For the moment, there may be a lull of the terrifying rhetoric some were able to massage out of the GPT-powered Bing Chat during its preview phase. However, OpenAI still has other interesting developments on the docket, including "Whisper," a machine-learning algorithm that aims to transform the effectiveness of speech-to-text for a multitude of users.

Speech-to-text is far from a new phenomenon. We've used it for years in the form of voice transcription apps and digital assistants by Google, Amazon, Apple, and Dragon Dictation, among others. Whisper's goal has been to strengthen the effectiveness of this technology by using a massive dataset by which an AI can much more deeply capture the nuance of everyday speech.

Voice transcription's inconsistency is most apparent when you're working outside the English language. Even within that bubble, however, the variance introduced by things like strong regional accents can make it tough for these systems to accurately transcribe your speech.

It sounded like an awesome development when OpenAI released the model back in September 2022, but due to the difficulty and costs associated with implementation, its adoption has been much slower than that of ChatGPT's. That could change with OpenAI's announcement of a publicly accessible API for Whisper, giving developers instant access to a language model that draws on more than 680,000 hours of speech data to offer more effective speech-to-text transcription.

Supercharged speech-to-text now available for third-party apps

With regard to English transcription, aside from its ability to accurately hear words from a much wider breadth of accents, it's also trained to filter out problematic background noise that can often throw these systems off. Whisper also aims to be better at transcribing unique technical jargon that competing systems might not yet recognize.

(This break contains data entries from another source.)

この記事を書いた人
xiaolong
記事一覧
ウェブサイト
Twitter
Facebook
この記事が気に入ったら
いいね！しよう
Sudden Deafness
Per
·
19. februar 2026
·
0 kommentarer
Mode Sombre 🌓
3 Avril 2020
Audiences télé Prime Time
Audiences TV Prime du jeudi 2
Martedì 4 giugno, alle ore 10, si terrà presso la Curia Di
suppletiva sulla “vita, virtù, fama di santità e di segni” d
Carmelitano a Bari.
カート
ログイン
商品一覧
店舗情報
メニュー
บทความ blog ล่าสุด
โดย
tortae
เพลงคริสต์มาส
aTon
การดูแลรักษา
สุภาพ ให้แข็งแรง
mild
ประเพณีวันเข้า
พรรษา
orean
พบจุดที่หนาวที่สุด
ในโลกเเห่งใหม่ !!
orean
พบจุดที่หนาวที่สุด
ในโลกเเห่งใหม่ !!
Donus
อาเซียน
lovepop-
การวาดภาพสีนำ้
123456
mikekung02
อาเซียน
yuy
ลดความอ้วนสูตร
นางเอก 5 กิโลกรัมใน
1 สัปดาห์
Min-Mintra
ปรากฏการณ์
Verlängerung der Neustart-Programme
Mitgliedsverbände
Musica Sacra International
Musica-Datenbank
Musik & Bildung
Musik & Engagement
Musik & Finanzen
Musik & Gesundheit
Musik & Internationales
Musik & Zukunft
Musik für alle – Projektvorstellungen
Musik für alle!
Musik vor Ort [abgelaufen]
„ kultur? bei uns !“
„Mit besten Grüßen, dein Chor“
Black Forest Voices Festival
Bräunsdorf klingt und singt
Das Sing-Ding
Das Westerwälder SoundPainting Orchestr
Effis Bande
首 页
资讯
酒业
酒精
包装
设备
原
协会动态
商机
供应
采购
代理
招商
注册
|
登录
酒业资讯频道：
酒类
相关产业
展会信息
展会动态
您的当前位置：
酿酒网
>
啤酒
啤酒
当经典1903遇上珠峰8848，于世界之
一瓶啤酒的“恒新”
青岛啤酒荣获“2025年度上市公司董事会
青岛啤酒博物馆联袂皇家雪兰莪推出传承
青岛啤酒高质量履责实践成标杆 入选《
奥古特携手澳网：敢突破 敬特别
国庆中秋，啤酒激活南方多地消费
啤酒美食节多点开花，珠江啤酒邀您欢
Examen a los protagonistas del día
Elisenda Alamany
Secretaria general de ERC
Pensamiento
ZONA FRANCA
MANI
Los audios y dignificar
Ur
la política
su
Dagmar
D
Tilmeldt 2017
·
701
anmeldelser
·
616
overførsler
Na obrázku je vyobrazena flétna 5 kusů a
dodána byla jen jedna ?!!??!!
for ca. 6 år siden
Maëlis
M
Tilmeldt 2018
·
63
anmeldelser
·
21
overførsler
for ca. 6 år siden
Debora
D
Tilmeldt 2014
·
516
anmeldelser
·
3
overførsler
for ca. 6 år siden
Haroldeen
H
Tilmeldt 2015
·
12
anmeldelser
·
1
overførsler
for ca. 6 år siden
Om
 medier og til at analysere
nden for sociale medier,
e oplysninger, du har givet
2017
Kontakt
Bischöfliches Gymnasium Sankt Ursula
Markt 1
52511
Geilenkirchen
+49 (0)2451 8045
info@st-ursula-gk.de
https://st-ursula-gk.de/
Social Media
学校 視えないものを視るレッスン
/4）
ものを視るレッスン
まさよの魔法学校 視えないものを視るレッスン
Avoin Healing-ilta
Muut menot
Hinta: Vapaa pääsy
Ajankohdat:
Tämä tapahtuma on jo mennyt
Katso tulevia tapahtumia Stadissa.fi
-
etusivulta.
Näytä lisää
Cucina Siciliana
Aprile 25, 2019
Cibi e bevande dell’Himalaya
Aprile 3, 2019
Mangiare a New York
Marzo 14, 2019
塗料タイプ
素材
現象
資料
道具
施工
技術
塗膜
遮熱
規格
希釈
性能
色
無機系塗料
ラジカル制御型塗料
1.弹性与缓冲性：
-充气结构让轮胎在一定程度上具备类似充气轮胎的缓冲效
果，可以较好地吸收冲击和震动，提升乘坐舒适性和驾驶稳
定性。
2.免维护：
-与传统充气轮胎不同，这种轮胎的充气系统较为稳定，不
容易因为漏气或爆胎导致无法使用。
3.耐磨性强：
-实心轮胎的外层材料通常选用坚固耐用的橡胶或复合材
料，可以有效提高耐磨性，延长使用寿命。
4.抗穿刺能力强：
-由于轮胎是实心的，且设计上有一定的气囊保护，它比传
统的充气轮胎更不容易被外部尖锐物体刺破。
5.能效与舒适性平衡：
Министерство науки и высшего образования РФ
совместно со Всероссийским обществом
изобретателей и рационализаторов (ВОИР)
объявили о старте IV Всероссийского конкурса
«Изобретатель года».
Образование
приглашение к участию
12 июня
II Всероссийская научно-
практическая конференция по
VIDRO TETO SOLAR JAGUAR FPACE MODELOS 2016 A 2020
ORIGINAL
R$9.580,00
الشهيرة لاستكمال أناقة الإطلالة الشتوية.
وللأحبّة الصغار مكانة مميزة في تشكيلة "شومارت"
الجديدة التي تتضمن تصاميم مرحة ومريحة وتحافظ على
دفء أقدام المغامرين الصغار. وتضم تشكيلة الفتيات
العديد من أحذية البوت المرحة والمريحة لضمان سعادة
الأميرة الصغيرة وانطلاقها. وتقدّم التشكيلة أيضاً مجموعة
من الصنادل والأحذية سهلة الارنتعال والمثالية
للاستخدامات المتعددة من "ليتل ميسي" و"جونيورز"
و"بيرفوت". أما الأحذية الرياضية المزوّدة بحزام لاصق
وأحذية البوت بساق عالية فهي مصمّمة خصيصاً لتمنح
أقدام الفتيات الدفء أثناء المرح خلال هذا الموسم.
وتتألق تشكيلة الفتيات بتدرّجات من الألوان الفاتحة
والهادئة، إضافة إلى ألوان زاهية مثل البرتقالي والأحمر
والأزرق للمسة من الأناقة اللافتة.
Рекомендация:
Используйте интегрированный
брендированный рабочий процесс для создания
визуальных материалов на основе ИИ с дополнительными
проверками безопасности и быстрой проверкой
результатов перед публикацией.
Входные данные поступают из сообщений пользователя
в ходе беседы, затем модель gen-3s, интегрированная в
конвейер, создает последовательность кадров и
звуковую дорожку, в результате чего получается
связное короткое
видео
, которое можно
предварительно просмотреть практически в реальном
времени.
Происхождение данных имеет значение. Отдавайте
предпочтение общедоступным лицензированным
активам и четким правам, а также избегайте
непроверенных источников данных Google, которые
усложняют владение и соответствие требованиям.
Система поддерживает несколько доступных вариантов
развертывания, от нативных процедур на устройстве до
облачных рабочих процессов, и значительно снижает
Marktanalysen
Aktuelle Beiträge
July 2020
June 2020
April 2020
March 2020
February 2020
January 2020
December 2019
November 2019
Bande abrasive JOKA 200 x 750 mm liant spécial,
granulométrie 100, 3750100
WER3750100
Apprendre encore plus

Whisper API users can access both English-only and non-English transcriptions, as well as any-to-English translation (and vice versa).

The model was trained on 98 different languages, but only a subset of those are available in this API. Supported languages include: 

Afrikaans, Arabic, Armenian, Azerbaijani, Belarusian, Bosnian, Bulgarian, Catalan, Chinese, Croatian, Czech, Danish, Dutch, English, Estonian, Finnish, French, Galician, German, Greek, Hebrew, Hindi, Hungarian, Icelandic, Indonesian, Italian, Japanese, Kannada, Kazakh, Korean, Latvian, Lithuanian, Macedonian, Malay, Marathi, Maori, Nepali, Norwegian, Persian, Polish, Portuguese, Romanian, Russian, Serbian, Slovak, Slovenian, Spanish, Swahili, Swedish, Tagalog, Tamil, Thai, Turkish, Ukrainian, Urdu, Vietnamese, and Welsh.

While today's news doesn't come with a ChatGPT-like component for the everyday user to enjoy, it does pave the way for existing apps to more easily tap into this technology, and pass its benefits onto their users. Language learning app Speak is among the first to leverage its capabilities. For others, applying for an API license is easy, and the costs don't sound too prohibitive — OpenAI offers a rate of just $0.006 per minute of on-demand usage.